Teams also created their own country flag to hold during an opening ceremony. The students will stay in those mixed-age teams for other events throughout the year, Griffith said, to promote camaraderie and a sense of responsibility, as older kids help younger ones.

“Every class looked at the Sochi games — the city and country, and the events taking place,” said Matt Wira, a seventh- and eighth-grade special education teacher. “They know all of the events now.”

Kids were definitely having fun, especially the Venezuelan team, which was full of team spirit. Some members couldn’t get enough of the bobsled, located with hockey in the gym, even though they had to wear helmets.

Fifth-grader Leilani Davis and fourth-grader Yasanee Jackson offered to go in other students’ places, and couldn’t stop smiling after being pushed around the gym on dollies covered by gym mats.

There was an occasional knock into a wall, but since the walls were covered with mats, too, it wasn’t a big deal, students said.

Also in the library was a torch relay, with students racing each other around book stacks as they wore togas and held plungers topped with soccer balls to balance.

“I watched the (summer) Olympics with my mom,” said fourth-grader Azzure McKenney, adding she will watch the Sochi games. Fourth-grader Anthony Ruiz said the day’s events made him more interested in the games.

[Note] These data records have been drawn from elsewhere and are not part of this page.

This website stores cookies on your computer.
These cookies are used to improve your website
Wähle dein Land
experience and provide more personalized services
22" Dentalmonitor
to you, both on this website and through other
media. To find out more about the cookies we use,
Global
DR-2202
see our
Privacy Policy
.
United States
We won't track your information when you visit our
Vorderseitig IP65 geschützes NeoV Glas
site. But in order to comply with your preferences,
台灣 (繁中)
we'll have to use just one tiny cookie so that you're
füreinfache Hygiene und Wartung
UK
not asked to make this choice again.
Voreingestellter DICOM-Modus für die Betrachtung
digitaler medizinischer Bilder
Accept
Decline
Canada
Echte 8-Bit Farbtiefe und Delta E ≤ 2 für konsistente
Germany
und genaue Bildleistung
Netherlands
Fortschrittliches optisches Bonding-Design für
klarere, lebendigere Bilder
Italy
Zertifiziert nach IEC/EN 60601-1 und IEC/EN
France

The cafeteria, empty of tables, held speed skating — performed by students, teachers and staff “skating” on paper plates around a course — and curling, which bore a strong resemblance to shuffleboard.

“It’s a lot harder than it looks,” fifth-grade in-class resource teacher Tom Kresz said after completing the speed-skating race.

He was up against one of his fifth-graders, Jamil Highsmith, who beat him.

“It felt good,” said Highsmith. But he said he didn’t gloat too much.

All the participants took an Olympic oath before starting the games, promising to, among other things, be a good sport, he said.